Our final journey through the past takes us to South America. Here, major states flourished along the dry Peruvian coast and in the highland Andes. Their inhabitants adapted to a remarkable array of highland and lowland environments.
A series of chiefdoms developed along Peru’s north coast after 1800 BC, in one of the driest landscapes on earth. Settlements clustered along the coast with its rich anchovy fisheries. River valleys with fertile soils brought runoff water from the Andes mountains far inland.
Well-established trade routes connected different river valleys where people in small settlements grew cotton and other crops. They lived simple lives but their leaders built U-shaped ceremonial buildings.
Large scale irrigation agriculture led to more complex societies based on ceremonial centers like Sechin Alto in the Casma Valley near the coast. Sechin Alto’s mound was nearly 1,000 feet (300 m) long and formed the base of a U-shaped ceremonial center. By 1400 BC, there were several larger kingdoms that linked several valleys.
A major shrine of the highlands developed at Chavin de Huantar in the Andes foothills by 1200 BC. The ceremonial buildings were a maze of plazas, stairways, and galleries. The terraced temple stands 32 feet (10 m) high, a honeycomb of stone-lined passages and rooms. A carving of a jaguar-like human now named the Lanzon may have served as a ritual axis joining the heavens, the earth, and the underworld.
The Moche State
A major state known as the Moche arose on the coast by 200 BC, centered on the Chicama and Moche river valleys. Moche leaders presided over huge ceremonial centers and large-scale river irrigation works. We know of the leaders from spectacular, gold-adorned burials of lavishly adorned warrior priests, the elite of Moche society, found at Sipan in the Lambayeque valley.
The warrior priests ruled through family kin ties and presided over elaborate public ceremonies that included human sacrifice. Glittering with gold, they appeared in public on the adobe pyramids at huge ceremonial centers like Huaca del Sol and Huaca de la Luna near the modern city of Trujillo. Huaca del Sol stood 135 feet (41 m) above the river valley with a brightly painted temple complex at the summit.
The Moche were expert metal workers in copper, gold, and silver, as well as accomplished potters, famous for their portrait vases of prominent people. Their state was a multi-valley civilization without writing that enjoyed an elaborate ritual life. But the Moche were vulnerable to major El Ninos, which decimated the anchovy fisheries and brought heavy rains and floods that wiped out valley irrigation systems. Moche society collapsed around AD 550.

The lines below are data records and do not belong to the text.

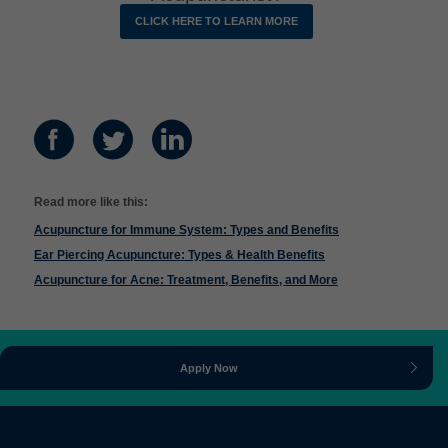
CLICK HERE TO LEARN MORE
Read more like this:
Acupuncture for Immune System: Types and Benefits
Ear Piercing Acupuncture: Types & Health Benefits
Acupuncture for Acne: Treatment, Benefits, and More
Apply Now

Several smaller states emerged after Moche, among them Sican, famous for its lavish burials, then Chimor, which developed in AD 1375. Chimor’s lords dwelt in secluded compounds at Chan Chan, presiding over irrigation systems with canals that linked different valleys.
The Inca Empire
In AD 1475, ambitious Inca rulers from the Cuzco region high in the Andes conquered Chimor and made it part of their vast empire that extended from the highlands of modern-day northern Bolivia to Ecuador on the coast.
Inca civilization developed from earlier, increasingly elaborate kingdoms such as Tiwanaku on Lake Titicaca, which traded extensively with the coast. When Tiwanaku collapsed after AD 1200, Inca leaders created an expanding state in the 14th century that rapidly became an empire created through conquest.
The Inca were efficient soldiers and administrators. Their empire, based on Cuzco, was called Tawantinsuyu, “The Land of the Four Quarters,” as it was divided into four large provinces. The rulers created an elaborate road system that linked highlands and lowlands, developed a tax system using quipus, their knotted strings equivalent to writing, and closely controlled terrace hillside agriculture and lowland irrigation, as well as extensive trade networks.
For all their efficient administration, the Inca, who controlled six million people, were vulnerable. Their empire fell apart when Spanish conquistador Francisco Pizarro arrived in 1532.
With the collapse of the Inca empire, the last of the ancient world’s pre-industrial civilizations vanished. Our journey through the remoter human past from our origins to the early civilizations is complete. I hope you’ve enjoyed the adventure.
Good luck with your adventures in archeology!